Yes, Ms. Roehm was the force behind many controversial marketing programs at Chrysler Group that seem wildly at odds with a retailer that routinely pulls magazines with risque covers and music with "objectionable" lyrics off its shelves. Remember Ms. Roehm's backing of the Lingerie Bowl? Or the Durango ad that played off a double entendre about penis size?

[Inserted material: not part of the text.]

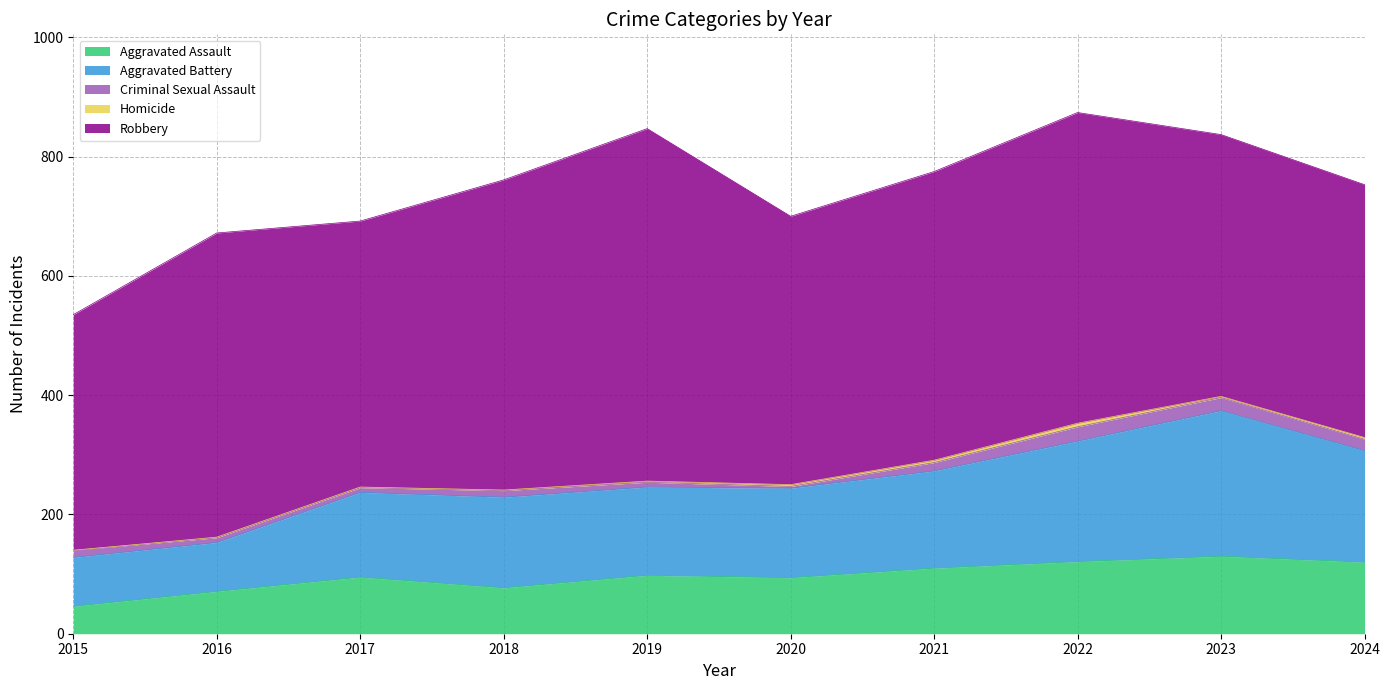

At which label is Aggravated Battery closest to 163?

2021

At the same time, those bold plays represent a fearlessness and willingness to challenge the status quo. Recall that Ms. Roehm also helped blaze a trail at Chrysler toward branded entertainment, plunged the brand into gaming and online films, and was among the first to embrace mobile-phone advertising. She singled out early on the dangers of complacency in marketing. "If you're only about 30-second spots on TV, you're in trouble," she told Ad Age's 2002 AdWatch conference. "It's up to us to find ways to continue to communicate with the consumer in relevant ways."
She even dared to challenge the TV network upfront, calling for an overhaul to model it after the Nasdaq exchange.
All of which adds up to an attention-grabbing, rabble-rousing, in-your-face executive completely counter to the conservative, Bible-Belt lineage of Wal-Mart, right? Wrong. Ms. Roehm has a wealth of experience dealing with a middle-American, heartland brand (Dodge). And it's clear the Bentonville behemoth's big point of difference-low prices, always-isn't enough anymore. Facing growing competition from Target and others, Wal-Mart is in sore need of clear, savvy and distinguishable marketing, and it's seeking to upgrade its image. All of which Julie brings, in abundance.
So don't snicker at the idea of the Detroit diva rummaging the racks of White Stag. Instead, give Ms. Roehm a rousing Wal-Mart cheer.